Messiaen and non-retrograde rhythms

The following is a super cool quote I came across while researching the influence of Indian Music on Western composition.

“It’s extraordinary to think that the Hindus were the first to point out and use-rhythmically and musically-this principle of non-retrogradation which is so often encountered around us. It’s a principle which has long been applied to architechture: thus in ancient art, gothic and romanesque cathedrals and even in modern art, the decorative figures ornamenting the pediments of the portals are nearly always two symmetrically inverse figures framing a neutral central motif. Ancient magical formulae included words which had, it appears, an occult power. It was impossible to read these words from left to right, then from right to left, without meeting exactly the same sound and the same order of letters. In nature we have an exquisite example: the wings of a butterfly. When butterflies are enclosed in their chrysalis, their wings are folded and stuck one against the other; the pattern on one is thus reproduced in the opposite direction on the other. Later, when the wings unfold, there will be a pattern with colours and the right wing which mirror those on the left, and the body of the butterfly, the thorax and the antennae placed between the two wings constitute the central value. These are marvellous living non-retrogradable rhythms.

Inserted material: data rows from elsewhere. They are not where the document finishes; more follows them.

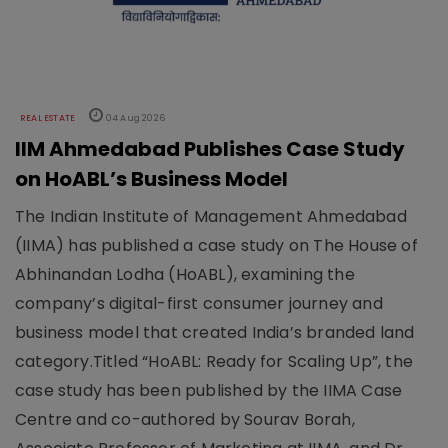
REAL ESTATE
04 Aug 2026
IIM Ahmedabad Publishes Case Study
on HoABL’s Business Model
The Indian Institute of Management Ahmedabad
(IIMA) has published a case study on The House of
Abhinandan Lodha (HoABL), examining the
company’s digital-first consumer journey and
business model that created India’s branded land
category.Titled “HoABL: Ready for Scaling Up”, the
case study has been published by the IIMA Case
Centre and co-authored by Sourav Borah,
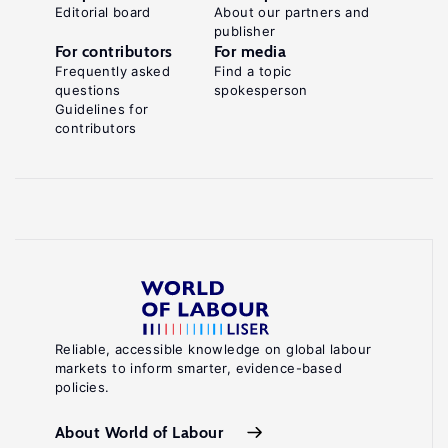
Editorial board
About our partners and
publisher
For contributors
For media
Frequently asked
Find a topic
questions
spokesperson
Guidelines for
contributors
Reliable, accessible knowledge on global labour
markets to inform smarter, evidence-based
policies.
About World of Labour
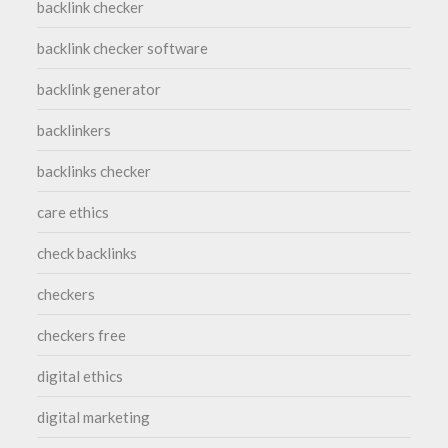
backlink checker
backlink checker software
backlink generator
backlinkers
backlinks checker
care ethics
check backlinks
checkers
checkers free
digital ethics
digital marketing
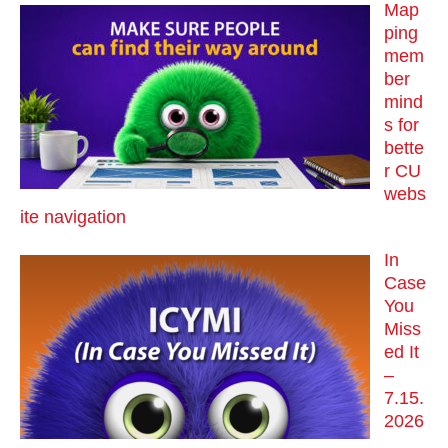
Map
ping
mem
ber
mind
s for
bette
r CU
webs
ite navigation
In
Case
You
Miss
ed It
–
7.15.
2026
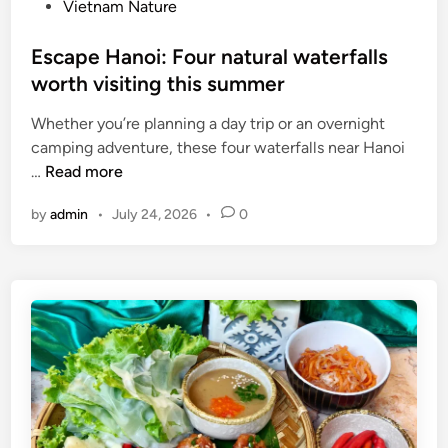
Vietnam Nature
a
a
t
t
Escape Hanoi: Four natural waterfalls
i
o
worth visiting this summer
o
n
n
o
Whether you’re planning a day trip or an overnight
a
f
camping adventure, these four waterfalls near Hanoi
l
f
E
…
Read more
m
r
s
u
u
by
admin
•
July 24, 2026
•
0
c
s
i
a
i
t
p
c
s
e
f
d
H
e
a
a
s
i
n
t
l
o
i
y
i
v
:
a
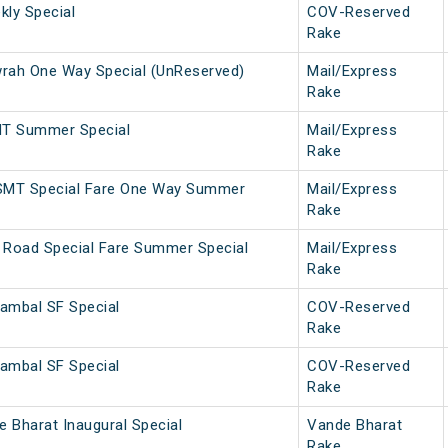
ly Special
COV-Reserved
Rake
ah One Way Special (UnReserved)
Mail/Express
Rake
MT Summer Special
Mail/Express
Rake
SMT Special Fare One Way Summer
Mail/Express
Rake
 Road Special Fare Summer Special
Mail/Express
Rake
ambal SF Special
COV-Reserved
Rake
ambal SF Special
COV-Reserved
Rake
 Bharat Inaugural Special
Vande Bharat
Rake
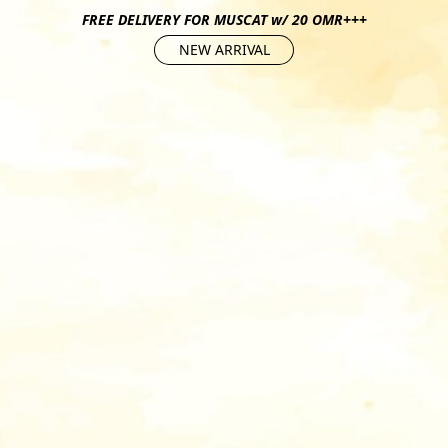
FREE DELIVERY FOR MUSCAT w/ 20 OMR+++
NEW ARRIVAL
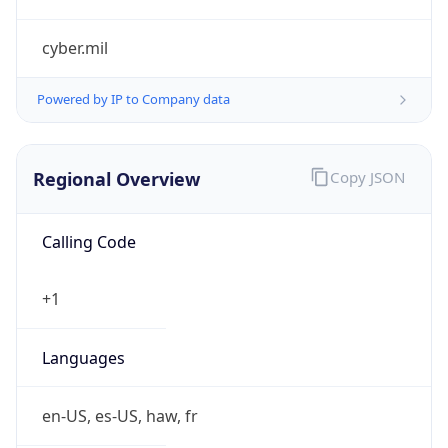
cyber.mil
Powered by IP to Company data
Regional Overview
Copy JSON
Calling Code
+1
Languages
en-US, es-US, haw, fr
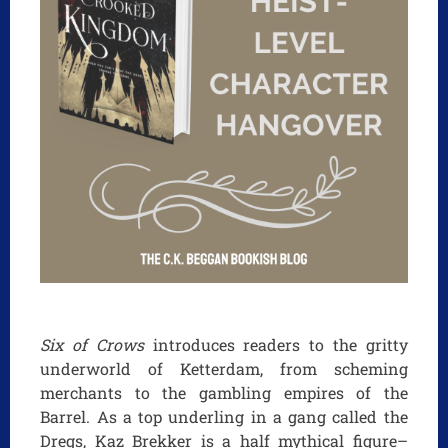
Six of Crows
introduces readers to the gritty
underworld of Ketterdam, from scheming
merchants to the gambling empires of the
Barrel. As a top underling in a gang called the
Dregs, Kaz Brekker is a half mythical figure–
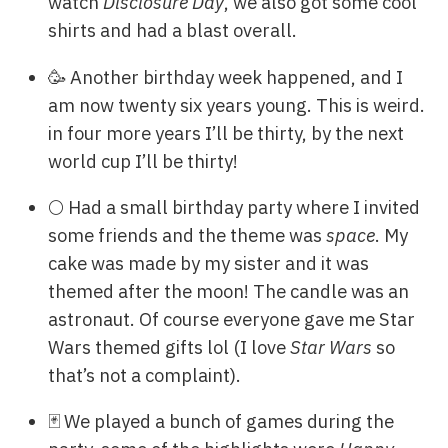
watch
Disclosure Day
, we also got some cool
shirts and had a blast overall.
🥳 Another birthday week happened, and I
am now twenty six years young. This is weird.
in four more years I’ll be thirty, by the next
world cup I’ll be thirty!
🌕 Had a small birthday party where I invited
some friends and the theme was
space
. My
cake was made by my sister and it was
themed after the moon! The candle was an
astronaut. Of course everyone gave me Star
Wars themed gifts lol (I love
Star Wars
so
that’s not a complaint).
🃏 We played a bunch of games during the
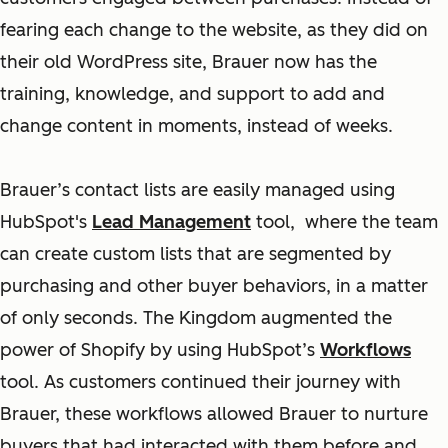
fearing each change to the website, as they did on
their old WordPress site, Brauer now has the
training, knowledge, and support to add and
change content in moments, instead of weeks.
Brauer’s contact lists are easily managed using
HubSpot's
Lead Management
tool, where the team
can create custom lists that are segmented by
purchasing and other buyer behaviors, in a matter
of only seconds. The Kingdom augmented the
power of Shopify by using HubSpot’s
Workflows
tool. As customers continued their journey with
Brauer, these workflows allowed Brauer to nurture
buyers that had interacted with them before and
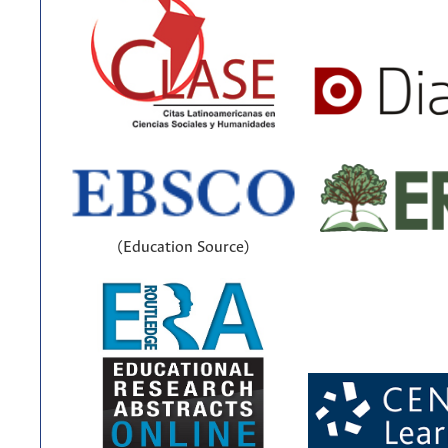
(Education Source)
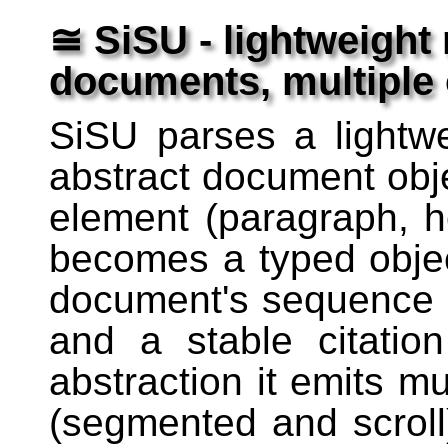
≅ SiSU - lightweight
documents, multiple
SiSU parses a lightw
abstract document obj
element (paragraph, h
becomes a typed object
document's sequence a
and a stable citatio
abstraction it emits m
(segmented and scrol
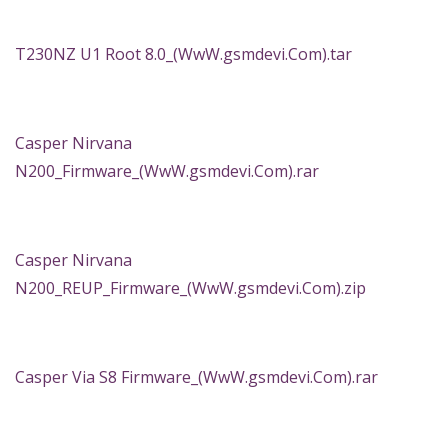
T230NZ U1 Root 8.0_(WwW.gsmdevi.Com).tar
Casper Nirvana
N200_Firmware_(WwW.gsmdevi.Com).rar
Casper Nirvana
N200_REUP_Firmware_(WwW.gsmdevi.Com).zip
Casper Via S8 Firmware_(WwW.gsmdevi.Com).rar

Finally, we carry these rhythms in ourselves. Our face with its two symmetrical eyes, its two symmetrical ears, and the nose in the middle; our opposite hands and their opposed thumbs, our two arms, and the central thorax; and the tree of its nervous system with all its symmetrical branchings. These are non-retrogradable rhythms. A final symbol: this moment which I live, this thought which crosses my mind, this movement which I accomplish, this time which I beat: before it and after it lies eternity: it’s a non-retrogradable rhythm.”

P.44 “Conversations with Olivier Messiaen”, 1967, Samuel, C. transl. Aprahamian, F.